=== What you have to do ===
Go through the material below and count the lines in which the word "used" occurs; the only output is the number.

=== Data supplied ===

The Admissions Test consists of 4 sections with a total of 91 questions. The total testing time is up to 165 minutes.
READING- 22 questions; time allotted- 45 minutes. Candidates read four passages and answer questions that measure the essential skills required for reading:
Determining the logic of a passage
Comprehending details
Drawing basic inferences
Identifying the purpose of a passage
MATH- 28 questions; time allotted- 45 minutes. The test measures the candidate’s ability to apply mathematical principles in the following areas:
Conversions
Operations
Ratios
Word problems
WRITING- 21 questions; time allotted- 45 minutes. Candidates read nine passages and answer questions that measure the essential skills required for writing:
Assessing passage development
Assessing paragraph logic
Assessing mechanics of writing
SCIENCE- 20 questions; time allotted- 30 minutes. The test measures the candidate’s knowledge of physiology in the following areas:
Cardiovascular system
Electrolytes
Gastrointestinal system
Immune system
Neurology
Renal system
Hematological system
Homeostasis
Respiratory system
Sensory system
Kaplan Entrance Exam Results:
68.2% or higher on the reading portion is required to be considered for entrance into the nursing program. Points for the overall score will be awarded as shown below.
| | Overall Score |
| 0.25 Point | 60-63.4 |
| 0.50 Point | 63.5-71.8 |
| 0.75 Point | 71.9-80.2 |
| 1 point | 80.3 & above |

--

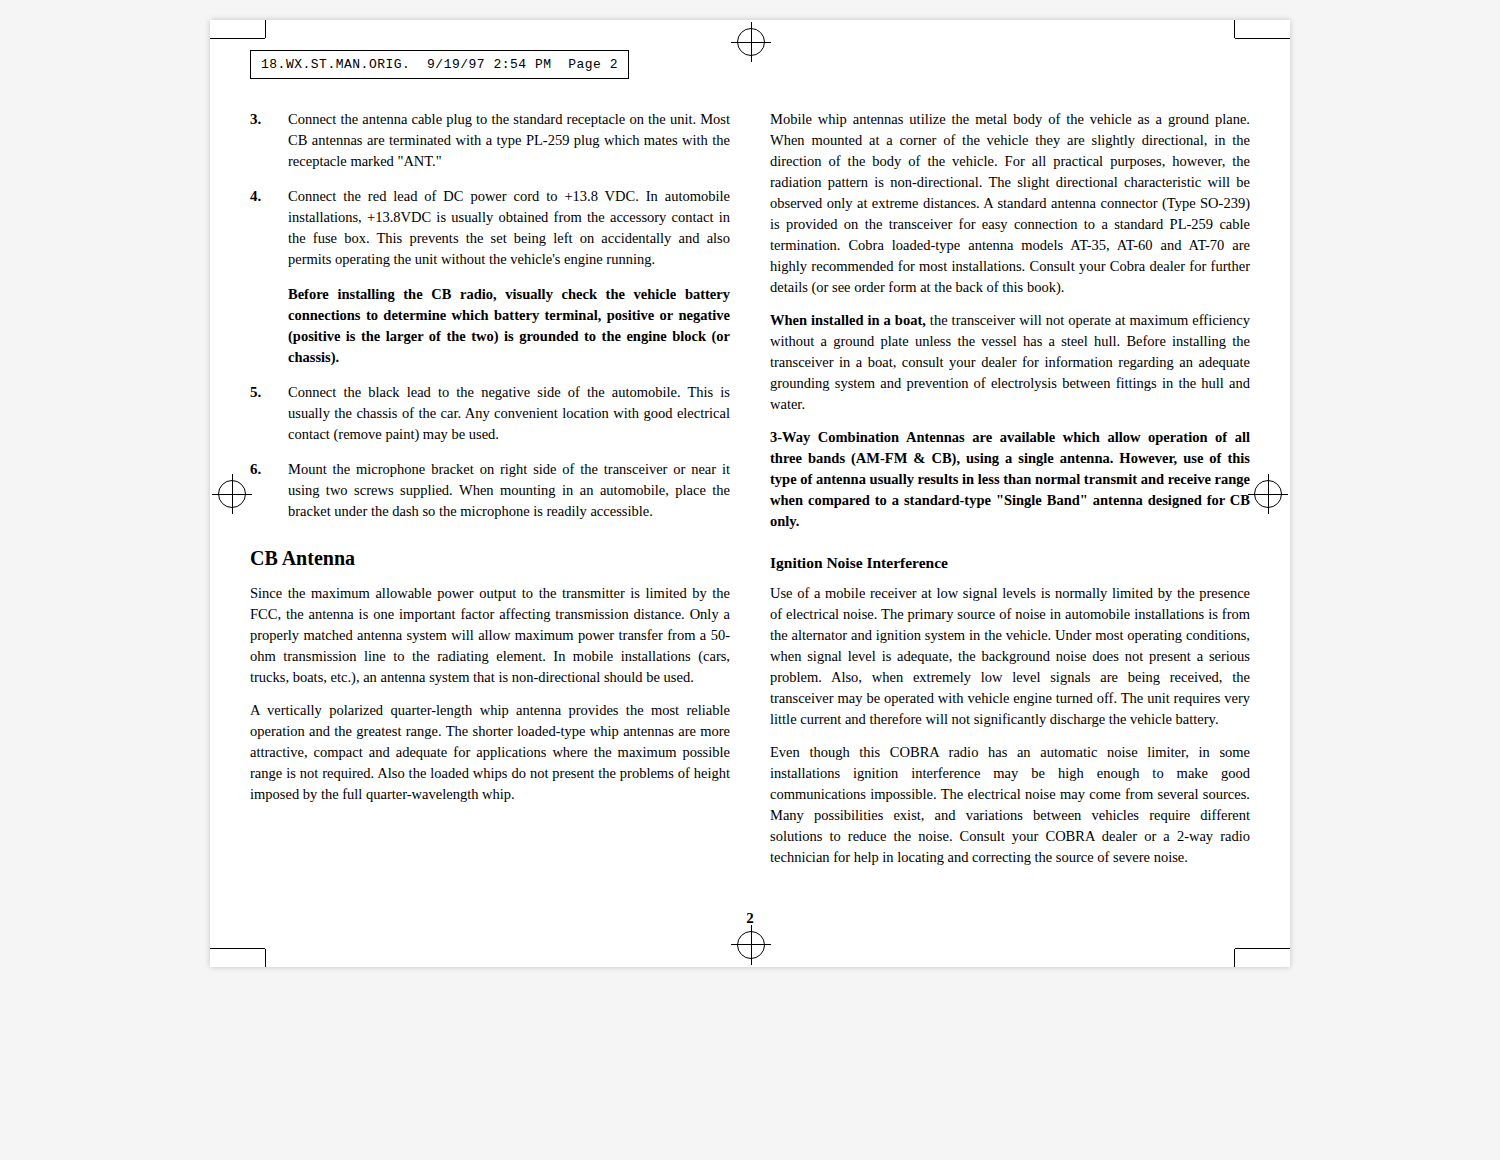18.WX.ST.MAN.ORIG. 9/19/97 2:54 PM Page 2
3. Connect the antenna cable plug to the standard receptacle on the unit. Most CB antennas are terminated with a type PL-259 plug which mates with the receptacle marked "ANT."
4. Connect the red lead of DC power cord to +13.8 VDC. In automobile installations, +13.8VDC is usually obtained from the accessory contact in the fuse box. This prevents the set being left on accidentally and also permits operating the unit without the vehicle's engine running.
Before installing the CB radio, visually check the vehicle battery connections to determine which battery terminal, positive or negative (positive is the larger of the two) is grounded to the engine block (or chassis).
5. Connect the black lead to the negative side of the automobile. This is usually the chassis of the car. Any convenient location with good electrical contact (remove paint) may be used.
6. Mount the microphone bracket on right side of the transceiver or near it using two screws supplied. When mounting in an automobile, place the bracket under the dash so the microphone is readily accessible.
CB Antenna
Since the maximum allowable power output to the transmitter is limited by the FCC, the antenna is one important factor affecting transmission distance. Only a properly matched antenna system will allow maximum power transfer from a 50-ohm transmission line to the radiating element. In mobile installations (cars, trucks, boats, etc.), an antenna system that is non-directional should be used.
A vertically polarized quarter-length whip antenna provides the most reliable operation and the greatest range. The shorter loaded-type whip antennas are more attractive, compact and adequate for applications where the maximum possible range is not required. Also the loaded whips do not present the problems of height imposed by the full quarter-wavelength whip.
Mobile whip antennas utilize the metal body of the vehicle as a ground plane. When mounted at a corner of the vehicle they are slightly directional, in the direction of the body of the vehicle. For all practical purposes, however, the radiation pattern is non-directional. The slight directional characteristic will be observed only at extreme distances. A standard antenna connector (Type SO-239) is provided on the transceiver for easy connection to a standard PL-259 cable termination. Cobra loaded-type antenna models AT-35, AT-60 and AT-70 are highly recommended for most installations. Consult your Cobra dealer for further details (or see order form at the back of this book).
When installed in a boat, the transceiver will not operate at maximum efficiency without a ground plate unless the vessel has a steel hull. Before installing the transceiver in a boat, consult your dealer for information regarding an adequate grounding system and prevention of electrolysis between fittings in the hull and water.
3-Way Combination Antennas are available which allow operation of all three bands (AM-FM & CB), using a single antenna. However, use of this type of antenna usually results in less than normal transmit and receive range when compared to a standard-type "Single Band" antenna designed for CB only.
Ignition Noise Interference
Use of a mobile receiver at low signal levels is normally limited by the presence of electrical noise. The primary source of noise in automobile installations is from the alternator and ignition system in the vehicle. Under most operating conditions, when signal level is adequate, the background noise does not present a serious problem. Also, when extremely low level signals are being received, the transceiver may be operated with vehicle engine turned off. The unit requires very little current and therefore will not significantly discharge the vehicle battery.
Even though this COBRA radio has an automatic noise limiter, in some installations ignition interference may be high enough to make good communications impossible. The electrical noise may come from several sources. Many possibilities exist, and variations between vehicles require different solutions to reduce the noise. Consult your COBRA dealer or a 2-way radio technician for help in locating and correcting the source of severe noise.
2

=== Result of the exercise ===
2